Methane and liquid hydrocarbon feeds boiling above 350° C. are reacted by feeding finely divided droplets into hot gas at not more than 2 MPa containing at least 50% volume methane and not more than 15% volume hydrogen.

Description

This is a continuation of co-pending application Ser. No. 946,575, filed on Nov. 13, 1986 now abandoned.
BACKGROUND OF THE INVENTION
The present invention relates to the production of lower boiling hydrocarbons by the reaction of higher boiling liquid hydrocarbons presence of methane and refinery off gases containing methane.
EP 89 310 discloses a process in which residual oil is sprayed into a hot gas containing methane. However the specification requires the use of hydrogen present in quantities such as to give a partial pressure of at least 0.3 MPa. The total pressures disclosed are of 2 MPa or higher. There is no suggestion that methane can react to give increase the amount of liquid cracking products, and the specification indicates that under the (high pressure) conditions used the use of high ratios of methane to hydrogen is disadvantageous.

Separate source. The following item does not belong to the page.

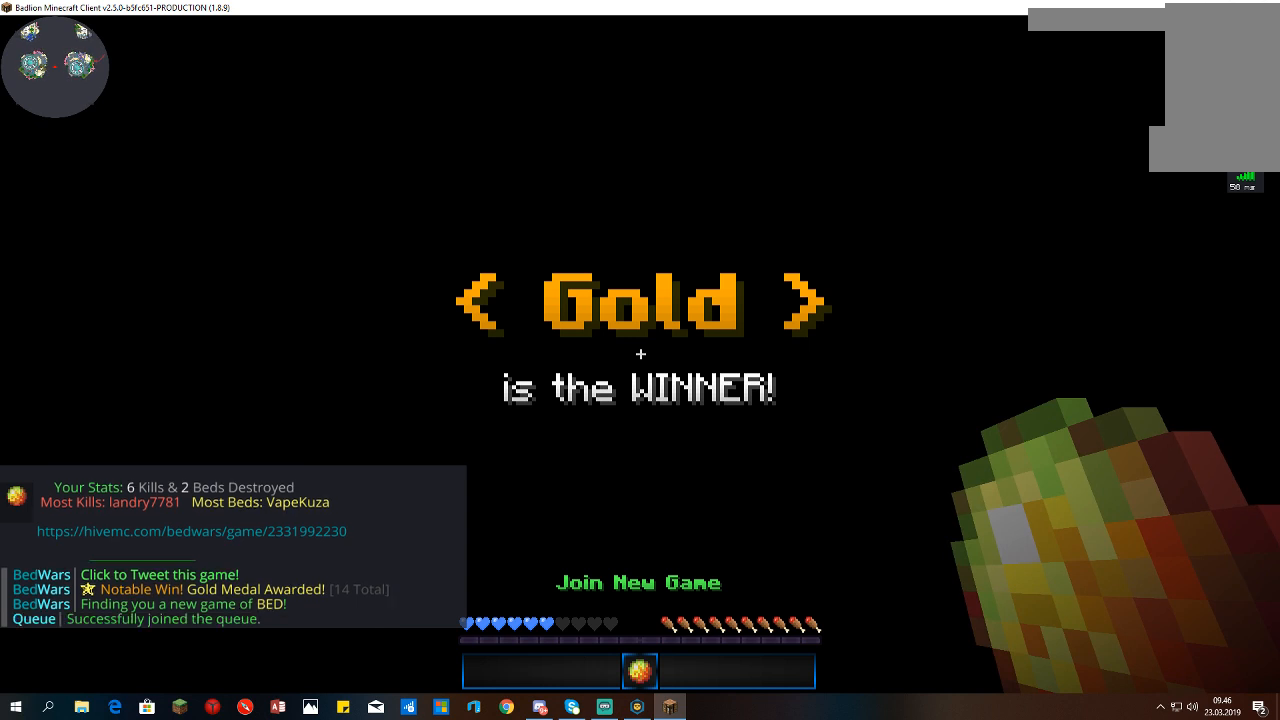
{"keys": [], "mouse": [], "events": []}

In many parts of the world there are large deposits of natural gas. It would be desirable if this natural gas could be used to produce liquid hydrocarbons which would be more useful as fuels. Considerable amounts of higher boiling hydrocarbons whose molecular weight is too high for them to be satisfactory fuels for many purposes, particularly for transport, are also available in many countries. It would be desirable to find a way of producing relatively low boiling liquid hydrocarbons from both methane and high boiling hydrocarbons, preferably using the same process.
We have now found that by suitable choice of reaction conditions methane can be reacted with higher hydrocarbons so as to increase the yield of liquid cracking products.

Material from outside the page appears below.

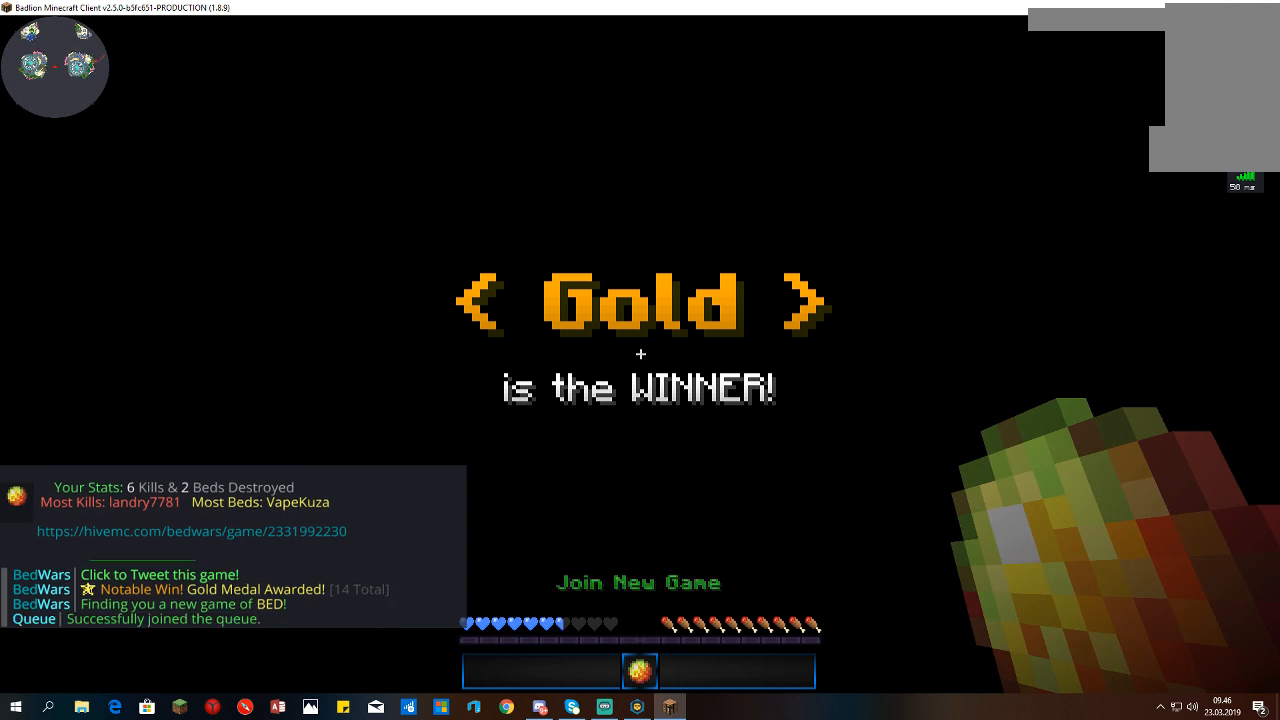
{"keys": [], "mouse": [], "events": []}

DETAILED DESCRIPTION OF THE INVENTION
According to the present invention the process for the pyrolysis of a liquid hydrocarbon feed boiling at a temperature above 350° C. which comprises introducing the hydrocarbon feed in the form of finely divided droplets into a hot gas, which gas is at a pressure of not more than 2 MPa and which contains at least 50% volume of methane and not more than 15% volume hydrogen, the temperature of the reaction mixture into which the droplets are fed being in the range 600° to 1400° C., followed by reduction of the temperature of the reaction mixture to below 300° C. in less than 100 milliseconds.
The liquid hydrocarbon may be a residue from the distillation of petroleum under atmospheric pressure ("atmospheric residue") but is preferably a residue from the vacuum distillation of petroleum ("vacuum residue") e.g. boiling at temperatures above 500° C. The hydrocarbon is preferably pre-heated before it is fed into contact with the hot gas. Examples of suitable pre-heat temperatures are 100° to 400° C. preferably 100° to 300° C., more preferably 100° to 250° C. e.g. 200° C. Preferably the maximum preheat temperature used is below that at which any significant coking of the feed takes place.
The hydrocarbon is fed into the hot gas in the form of liquid droplets. The droplet size is preferably in the range 1 to 100 micrometers, in order to obtain rapid heating.
The droplets of liquid hydrocarbon are preferably fed into a reaction mixture which is at a temperature of 600° to 1400° C., preferably 600° to 1200° C. When using the preferred low liquid hydrocarbon preheat temperature the inlet gas temperature of the gas will need to be at a higher temperature than the reaction mixture.
The gas is preferably at a pressure not more than 1 MPa.
The hot gas contains at least 50% volume methane, preferably at least 65%. The hydrogen content is not more than 15% volume, preferably not more than 10% by volume, more preferably not more than 5% volume.
The hot gas may be produced by externally heating the gas. However the hot gas may also be produced by partial combustion of a methane-containing gas.
The methane-containing gas may be substantially pure methane, or may be natural gas. In petroleum refining various gases containing substantial amounts of methane, together with higher hydrocarbons (known as "refinery off gases") are produced and these may also be used as the feed.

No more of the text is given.